By Christie L. Chicoine
CS&T Staff Writer
Throughout November, which is National Adoption Month, children in Pennsylvania’s foster care system, including those under the care of Catholic Social Services (CSS) of the Philadelphia Archdiocese, have been the beneficiaries of prayers that they find loving homes or “forever families.”
CSS, the Pro-Life Union of Southeastern Pennsylvania, numerous parishes of the Archdiocese and other churches and organizations are part of the 50 Churches/50 Children program, a grassroots collaboration to give care and shelter to orphans, said Edel Finnegan, director of the Pro-Life Union based in Oreland.
In conjunction with the Statewide Adoption and Permanency Network (SWAN), the 50 Churches/50 Children program focuses on the prospective placement of older children.
Last year, CSS facilitated 21 adoptions, two of which were children above the age of 13, said Robert Montoro, program supervisor of CSS’ Adoption Services.
Among the Catholic parishes participating in the program are St. Therese of the Child Jesus, St. Raymond of Penafort and Our Lady of Calvary, all in Philadelphia; Immaculate Conception B.V.M., Jenkintown; St. Anthony, Ambler; St. James, Elkins Park; St. David, Willow Grove; Holy Martyrs, Oreland; St. Pius X, Broomall; St. John of the Cross, Roslyn; St. Luke the Evangelist, Glenside and Visitation B.V.M., Trooper.
Participating Catholic parishes received a picture and profile of a child between the ages of 10 and 17 and were asked to share the child’s story through the parish bulletin and bulletin board and to highlight during weekend Masses pro-life messages and the needs of children ready for adoption.
Parishioners have been asked to pray for and perhaps consider adopting a child.
Among the numerous children hoping to be adopted are:
Chad, 14, is a talkative young man who likes to fish and shop for new clothes. He also favors hip-hop and rap music. Chad is looking for a close-knit family and would do well in a home where he is the youngest or only child.
Idris, 12, is a smart and friendly boy who is respectful toward adults and protective of younger children. He likes to watch movies, perform magic tricks and play board games. Although he has an adventurous spirit, feeling safe is important to Idris. He would be well-suited in a home that provides routine and consistency.
Autumn, 16, is an outgoing young lady who likes interacting with others. She enjoys helping around the house, completing household chores, styling her hair and monthly visits with her brother.

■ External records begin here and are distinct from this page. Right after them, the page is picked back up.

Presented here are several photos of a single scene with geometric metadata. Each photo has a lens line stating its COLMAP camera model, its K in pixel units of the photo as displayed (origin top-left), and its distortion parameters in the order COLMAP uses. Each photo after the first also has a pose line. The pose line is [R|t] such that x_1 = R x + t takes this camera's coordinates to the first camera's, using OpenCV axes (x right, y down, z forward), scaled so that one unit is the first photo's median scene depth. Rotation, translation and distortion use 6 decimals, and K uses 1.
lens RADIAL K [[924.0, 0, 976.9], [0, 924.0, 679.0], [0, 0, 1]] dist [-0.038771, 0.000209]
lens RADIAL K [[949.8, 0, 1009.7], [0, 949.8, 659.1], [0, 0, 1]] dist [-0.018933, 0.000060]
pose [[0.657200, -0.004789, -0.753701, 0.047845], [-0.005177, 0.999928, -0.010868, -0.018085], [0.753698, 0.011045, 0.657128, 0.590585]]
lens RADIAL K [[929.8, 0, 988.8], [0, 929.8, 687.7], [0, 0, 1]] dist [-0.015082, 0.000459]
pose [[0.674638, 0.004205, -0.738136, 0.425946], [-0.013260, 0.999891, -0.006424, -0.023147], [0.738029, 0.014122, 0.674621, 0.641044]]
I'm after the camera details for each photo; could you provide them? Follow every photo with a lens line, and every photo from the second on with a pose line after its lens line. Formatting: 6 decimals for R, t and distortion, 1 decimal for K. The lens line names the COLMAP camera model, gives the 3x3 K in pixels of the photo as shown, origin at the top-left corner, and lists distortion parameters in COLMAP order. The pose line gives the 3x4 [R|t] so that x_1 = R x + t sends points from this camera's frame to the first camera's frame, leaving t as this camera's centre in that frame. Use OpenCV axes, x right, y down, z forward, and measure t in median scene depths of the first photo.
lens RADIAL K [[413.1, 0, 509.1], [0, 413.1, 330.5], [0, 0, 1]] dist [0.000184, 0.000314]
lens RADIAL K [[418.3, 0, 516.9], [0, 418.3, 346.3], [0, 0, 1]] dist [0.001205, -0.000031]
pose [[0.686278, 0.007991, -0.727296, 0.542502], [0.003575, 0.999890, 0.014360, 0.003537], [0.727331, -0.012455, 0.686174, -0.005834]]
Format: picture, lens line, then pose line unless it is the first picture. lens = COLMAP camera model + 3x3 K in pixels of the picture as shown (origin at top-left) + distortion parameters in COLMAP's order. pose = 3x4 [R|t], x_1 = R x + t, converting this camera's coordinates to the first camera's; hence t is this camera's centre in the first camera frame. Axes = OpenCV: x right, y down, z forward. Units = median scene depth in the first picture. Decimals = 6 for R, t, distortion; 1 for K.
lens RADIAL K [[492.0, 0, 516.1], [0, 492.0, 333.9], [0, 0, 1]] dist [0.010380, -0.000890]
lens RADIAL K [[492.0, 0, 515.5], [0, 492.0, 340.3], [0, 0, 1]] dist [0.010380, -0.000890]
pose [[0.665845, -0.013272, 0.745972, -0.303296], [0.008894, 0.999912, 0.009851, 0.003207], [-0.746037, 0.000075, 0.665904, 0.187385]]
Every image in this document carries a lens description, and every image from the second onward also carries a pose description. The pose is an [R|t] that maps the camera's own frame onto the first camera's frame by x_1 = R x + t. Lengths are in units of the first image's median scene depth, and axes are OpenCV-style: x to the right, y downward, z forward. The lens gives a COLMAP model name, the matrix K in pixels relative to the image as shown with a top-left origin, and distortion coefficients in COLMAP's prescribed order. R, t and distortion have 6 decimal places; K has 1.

Christina, 15, is a friendly, observant and helpful young lady. She is stylish and enjoys dressing in the latest fashions and playing basketball and video games. She remains in contact with an older sister and it is important to her that she be able to maintain that connection. Christina would thrive in a family that provides inspanidual attention.
Emonie, 11, is a caring and sweet young lady who has a brilliant smile. She likes to jump rope and play hop-scotch and basketball. Emonie also likes to read and listen to R & B music. She is looking for a family that includes other children and a dog. It is important to her that she be able to maintain contact with her biological siblings.
Nicholas, 15, is a fun, energetic and humorous young man. An avid outdoorsman, he likes to hike, camp, bike and play basketball and football. He is a good student who studies hard to earn good grades – and has made the honor roll. At the same time, he is willing to ask for help when he needs it. He also likes having stories read to him. Nicholas is seeking younger siblings and an active family that enjoys spending time together, a family that will accept him for who is and not expect him to be perfect.
Father Christopher M. Walsh, pastor of St. Raymond and St Therese, said he has had more than one conversation with parents who have already raised their children and are considering adopting an older child through 50 Churches/50 Children.
“It does begin with trying to open within the hearts of all people welcoming the gift of a child, that a child is not a burden,” Father Walsh added. “This is just one more way of our building the culture of life.”
Msgr. Thomas A. Murray, pastor of Visitation B.V.M. Parish in Trooper, said he hoped the program would heighten an awareness of the need to reach out to children who are parentless. “It’s respect for life,” he said.
Among other requirements, those who are interested in providing a permanent home for a child must first complete a home study which CSS facilitates through SWAN at no cost to prospective parents.
The study is a comprehensive assessment of the family, their background, desire and ability to care for a child.
“If possible, consider it; if not, pray for those who are considering it,” Montoro said.